Tuesday, October 22, 2013

What do we attach our value to?

The other night before I went to bed, I snuck in and checked on my son, Gabe.  He was nestled in his bed, peacefully sleeping the night away.  Like other moments when I have seen my kids sleeping, a great sense of delight bubbled up from within me.  I stood there watching Gabe, soaking in the value of this little person in my life, and in those moments it was as if God silently conveyed the message that my eyes to see Gabe's value is like the view that God has of my own value.  Gabe, and me, are valuable, loved, and not alone.  This is not something we earn, it is given to us.

This struck me.  God used this moment to cut below the surface of ideas I mentally agree with about His love and presence given to me.  My thoughts followed a sequence like..."I am valuable when I am asleep.  God does not get bored with me and leave when I go to sleep.  My value does not change when I sleep and stop 'doing.'  Wow!"
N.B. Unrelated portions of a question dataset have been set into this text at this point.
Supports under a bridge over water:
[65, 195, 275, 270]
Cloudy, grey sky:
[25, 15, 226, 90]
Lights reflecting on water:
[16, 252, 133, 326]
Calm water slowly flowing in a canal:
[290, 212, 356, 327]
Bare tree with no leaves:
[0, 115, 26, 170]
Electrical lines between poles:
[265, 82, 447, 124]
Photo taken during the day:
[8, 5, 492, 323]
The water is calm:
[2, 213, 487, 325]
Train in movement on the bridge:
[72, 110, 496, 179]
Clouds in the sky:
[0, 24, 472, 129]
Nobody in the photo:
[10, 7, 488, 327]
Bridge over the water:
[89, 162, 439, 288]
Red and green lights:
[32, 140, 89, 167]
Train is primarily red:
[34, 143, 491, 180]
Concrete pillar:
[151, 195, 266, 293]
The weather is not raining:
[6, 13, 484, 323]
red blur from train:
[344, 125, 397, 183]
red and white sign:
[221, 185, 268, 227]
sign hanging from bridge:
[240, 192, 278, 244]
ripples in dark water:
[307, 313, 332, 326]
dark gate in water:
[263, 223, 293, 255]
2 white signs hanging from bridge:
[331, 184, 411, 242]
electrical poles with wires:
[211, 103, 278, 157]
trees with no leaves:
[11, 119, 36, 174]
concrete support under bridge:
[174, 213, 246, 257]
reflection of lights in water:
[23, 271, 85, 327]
From this experience and others, I am finding that I deeply hold to an idea that my value is connected to what I produce, if I succeed, or what others think of me.  These are the gods that I look to for indications of my value, or my worthiness of love.  Yet, God has already declared me valuable, and is already faithful and committed to actions for my good.  May God continue to strengthen me, and you, so that we can learn to receive and rest in the love, value, and presence that He gives to us!
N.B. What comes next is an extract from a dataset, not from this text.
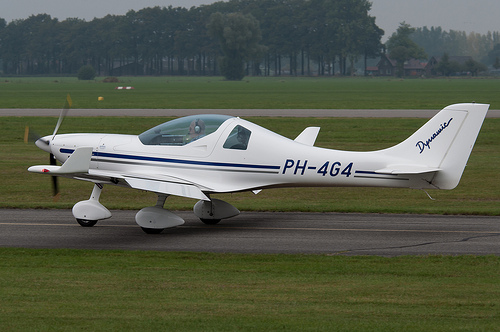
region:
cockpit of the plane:
[139, 112, 228, 147]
What roles, responsibilities, or people do you look to for an indication of your value?  When might you talk to God or another about this?

Monday, October 14, 2013

Eyes to See

My mind feels full of topics and tasks this Monday.  In this, I’m experiencing that God is inviting me to be with Him in my dizzying drive to accomplish, achieve, and finish.  This weekend God was inviting me to experience Him, and rest, while playing various kinds of games with Gabe and Olivia.  Initially, God gave me the grace to notice my resistance to taking a break from the home projects my heart and mind was drawn to.  Then, I noticed impatience and frustration rising in my heart, while trying to teach or play these games with Olivia and Gabe.  My desire to accomplish, my impatience, and my frustration became walls that separated me from moments of enjoyment with my kids.  They separated me from intimate and enjoyable interactions with these dear ones.  They were barriers holding me back from actually experiencing the present moment with my kids.
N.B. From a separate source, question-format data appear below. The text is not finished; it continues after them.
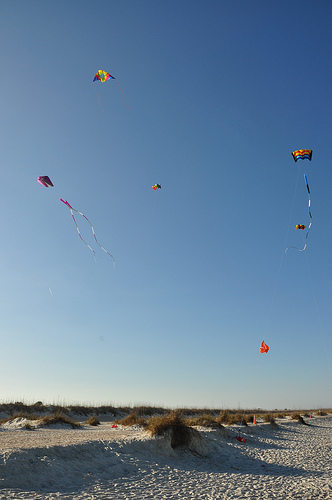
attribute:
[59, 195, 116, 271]
tail — long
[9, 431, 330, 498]
riverbank — sandy, grassy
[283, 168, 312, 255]
tail — long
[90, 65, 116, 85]
kite — rainbow colored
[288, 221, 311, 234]
kite — multicolored, parachute-shaped 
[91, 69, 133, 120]
kite — orange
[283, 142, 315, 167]
kite — multi-color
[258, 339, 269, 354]
kite — orange, low 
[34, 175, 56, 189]
kite — purple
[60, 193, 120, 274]
striped tail — pink, white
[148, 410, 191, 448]
grass — dark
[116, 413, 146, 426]
grass — dark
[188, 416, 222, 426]
grass — dark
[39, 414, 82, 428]
grass — dark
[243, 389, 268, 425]
cone — orange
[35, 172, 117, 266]
kite —  purple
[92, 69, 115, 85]
kite — triangular tie-dye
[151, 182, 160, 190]
kite — white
As God gave me eyes to see this, I attempted to open to my kids…but, this was not an easy task!  It was painful. God had given me eyes to see my own limitations, but then I experienced how difficult it was to change my pattern of behavior.  I felt some anxiety, and I felt a little lost, not fully knowing how to change, or how to act differently.  Yet, as I quietly conversed with God in those moments, it seemed like God gave me eyes to see small, appropriate steps that I might make at the time.  And, there were small changes…though they felt microscopic.  However, me, Gabe, and Olivia experienced those moments differently.  Those moments were more intimate, more gracious, and more fun than if I had not had eyes to see how I was avoiding a life lived with my kids, in the recognition of their needs, limitations, and maturity.
 
This experience has challenged me in my relationship with my kids.  It has also encouraged me, as I experienced God getting into the nitty-gritty of my life.  God was/is at work so that I can experience a greater quality of life, giving me eyes to see relational dynamics, and even eyes to see the next baby-step to take in my relationship with my kids. 
 
What painful awareness might God be giving you eyes to see?  
How are you talking to Him about those new things that you see?

Tuesday, October 8, 2013

"Joy is the experience of knowing that you are unconditionally loved and that nothing -- sickness, failure, emotional distress, oppression, war, or even death -- can take that love away." Henry Nouwen

I am loved by God.  You are loved by God.  Yet, I have found that deeply believing and living out of this truth takes time and attention with God.  It is a relational and experiential process.  It is not limited to a knowing of facts and phrases from the Bible, but includes personal experience of the God described in the Bible.

My history, where most of my actions were motivated out of a desire to earn love, has developed powerful habits of behavior.  I am finding that I must enter into an experience of relationship with God that trains me otherwise.  Yet, I find that this process is a slow nurturing of trust and faith.  I have experienced that I need God to slowly help me trust His love.  Only then can I courageously consider more and more of my heart and life with Him and others.  Without this, I am naturally prone to ignore, suppress, and even deceive myself about the truth of my attitudes, motivations, and behaviors.  As I ignore and suppress bits of me I reject the truth that I am loved, and my life is given to the joy-stealers of fear, anxiety, and worry.

Where might God be at work to remind you of His love for you?